Investing in Currencies

Dollar Bear Definition


What Is a Dollar Bear?

A dollar bear is an investor who is pessimistic, or “bearish,” about the prospects of the U.S. dollar (USD). Dollar bears will typically seek to buy foreign currencies, anticipating that their value will rise relative to the declining USD. The opposite of a dollar bear is a dollar bull, who believes that the USD will strengthen.

Key Takeaways

  • A dollar bear is an investor who is pessimistic about the USD.
  • There are many potential reasons why an investor may be a dollar bear, one common example being the perceived threat of inflation.
  • Dollar bears can seek to hedge against this risk by investing in assets that they believe would rise if the USD falls, such as certain foreign stocks and currency pairings.

Understanding Dollar Bears

In its narrow sense, the term ‘dollar bear’ refers to currency traders who believe the value of the USD will decline relative to other currencies.

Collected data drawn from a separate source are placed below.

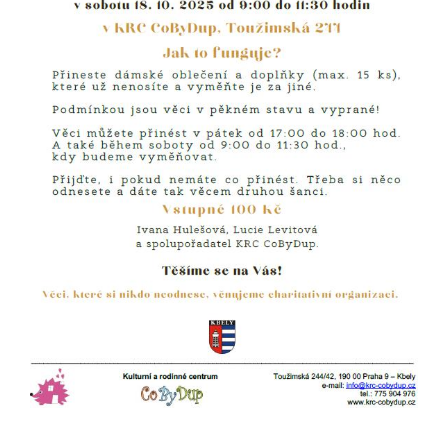
Pokud
vypnete
používání
analytických
cookies ve
vztahu k Vaší
návštěvě,
ztrácíme
možnost
analýzy
výkonu a
optimalizace
našich
opatření.
Personalizované
soubory cookie
Používáme rovněž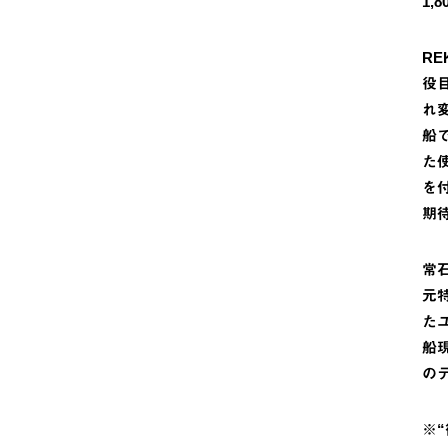
1,
R
役
れ
船
た
を
期
常
元
た
船
の
※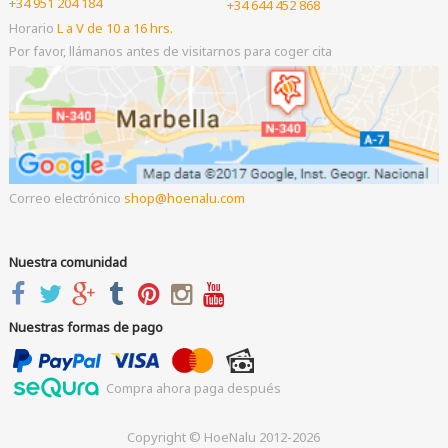
+34 951 204 184
+34 644 452 868
Horario
L a V de 10 a 16 hrs.
Por favor, llámanos antes de visitarnos para coger cita
Correo electrónico
shop
hoenalu.com
Nuestra comunidad
Nuestras formas de pago
Compra ahora paga después
Copyright © HoeNalu 2012-2026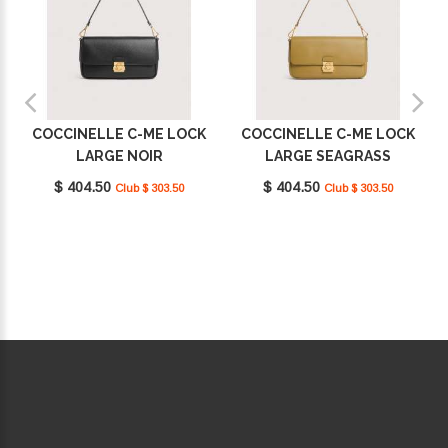
COCCINELLE C-ME LOCK
COCCINELLE C-ME LOCK
LARGE NOIR
LARGE SEAGRASS
E1U4K120101_001
E1U4K120101_G43
$ 404.50
$ 404.50
Club $ 303.50
Club $ 303.50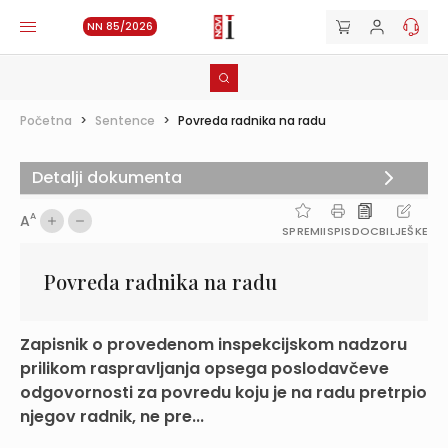
NN 85/2026
Početna
>
Sentence
>
Povreda radnika na radu
Detalji dokumenta
A
A
SPREMI
ISPIS
DOC
BILJEŠKE
Povreda radnika na radu
Zapisnik o provedenom inspekcijskom nadzoru
prilikom raspravljanja opsega poslodavčeve
odgovornosti za povredu koju je na radu pretrpio
njegov radnik, ne pre...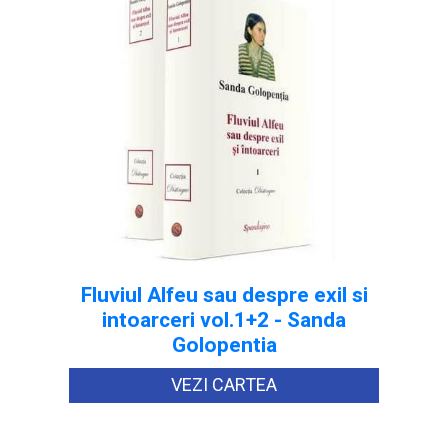
Fluviul Alfeu sau despre exil si
intoarceri vol.1+2 - Sanda
Golopentia
VEZI CARTEA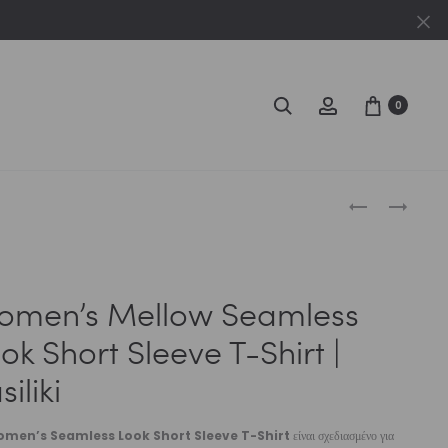
Cl
Search
Account
0
Produc
WOMEN’S
GIRLS’
MELLOW
BIKER
naviga
SEAMLESS
SHORT
LOOK
DREAMLAND
omen’s Mellow Seamless
LONG
|
SLEEVE
VASILIKI
ok Short Sleeve T-Shirt |
CROP
siliki
T-
SHIRT
|
men’s Seamless Look Short Sleeve T-Shirt
είναι σχεδιασμένο για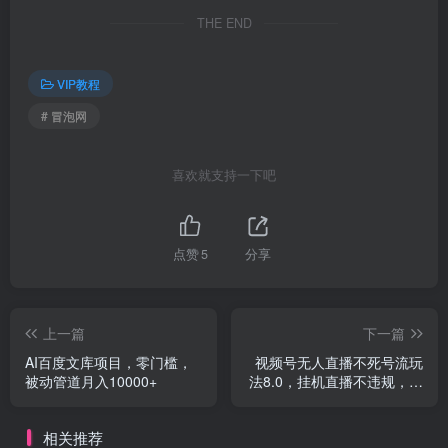
THE END
VIP教程
# 冒泡网
喜欢就支持一下吧
点赞
5
分享
上一篇
下一篇
AI百度文库项目，零门槛，
视频号无人直播不死号流玩
被动管道月入10000+
法8.0，挂机直播不违规，单
机日入500+
相关推荐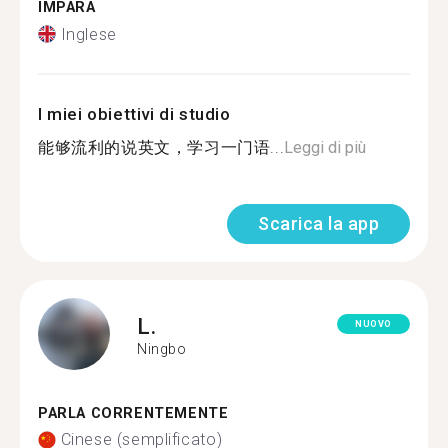
IMPARA
Inglese
I miei obiettivi di studio
能够流利的说英文，学习一门语...
Leggi di più
Scarica la app
L.
NUOVO
Ningbo
PARLA CORRENTEMENTE
Cinese (semplificato)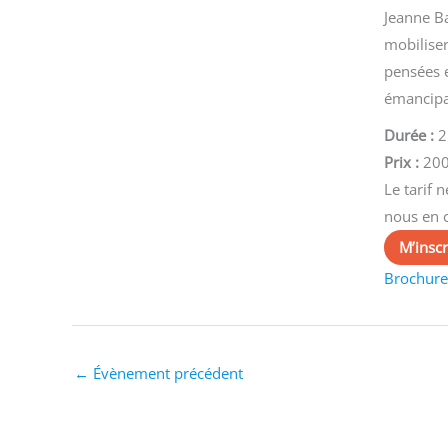
Jeanne B
mobilise
pensées e
émancipat
Durée :
2
Prix :
200
Le tarif 
nous en c
M’inscr
Brochure
←
Évènement précédent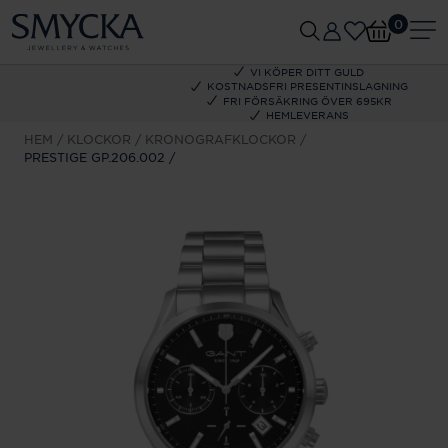
0
VI KÖPER DITT GULD
KOSTNADSFRI PRESENTINSLAGNING
FRI FÖRSÄKRING ÖVER 695KR
HEMLEVERANS
HEM
KLOCKOR
KRONOGRAFKLOCKOR
PRESTIGE GP.206.002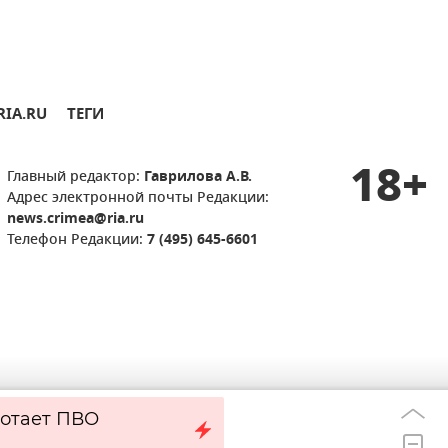
RIA.RU
ТЕГИ
18+
Главный редактор:
Гаврилова А.В.
Адрес электронной почты Редакции:
news.crimea@ria.ru
Телефон Редакции:
7 (495) 645-6601
отает ПВО
83 дрона сбиты
09:16
другими регион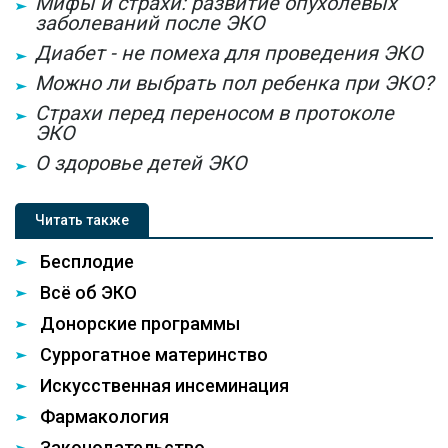
Мифы и страхи: развитие опухолевых
заболеваний после ЭКО
Диабет - не помеха для проведения ЭКО
Можно ли выбрать пол ребенка при ЭКО?
Страхи перед переносом в протоколе
ЭКО
О здоровье детей ЭКО
Читать также
Бесплодие
Всё об ЭКО
Донорские программы
Суррогатное материнство
Искусственная инсеминация
Фармакология
Законодательство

These traders may take a short position on the USD in a currency pair. To profit from such a trade, the exchange rate of the dollar must fall relative to the other currency chosen. However, the term can also be used more broadly to refer to investors who are bearish about the prospects of the U.S. markets and economy more generally.

There are many different reasons why someone might become a dollar bear. Some of the causes for concern that are often raised by dollar bears include the growing size of the U.S. national debt, the risk that the U.S. might default upon or ‘inflate away’ its debt obligations, the declining size of the U.S. economy as a percentage of world gross domestic product (GDP), and the Federal Reserve’s quantitative easing policies.

Investors who share these concerns might seek to position their portfolios in a way that minimizes their exposure to the USD. For the most part, dollar bears will do so by hedging their exposure to the USD, either by directly buying foreign currencies or by using derivatives to hedge their USD forex risk. They might further reduce their USD exposure by investing in foreign stocks or real estate, or by investing in commodities such as gold or silver. Another popular approach is to purchase shares in companies whose value is closely linked to commodity production, such as precious metals mining companies. For inflation-conscious investors, potential inflation hedges such as precious metals, commodities, and other non-financial assets may also be attractive.

Real-World Example of a Dollar Bear

Patrick is an American investor who is concerned that the USD will fall in value relative to other currencies. A self-described ‘dollar bear,’ he is looking for ways to reduce his exposure to the USD and position his portfolio to rise in value as the USD falls. Patrick reasons that his largest exposure to the USD comes from his USD-denominated financial assets. He owns a portfolio of American stocks and worries that he is excessively exposed to a potential decline in the USD.

In order to have less of his wealth concentrated in the USD, he begins by reallocating 25% of his stock portfolio into foreign companies’ shares, 12.5% into gold and silver mining stocks, and 12.5% into real estate investment trusts (REITs) that invest in properties outside the U.S. Patrick hopes that if the USD does depreciate, the impact on him will be offset by the expected appreciation of these foreign and inflation-resistant assets.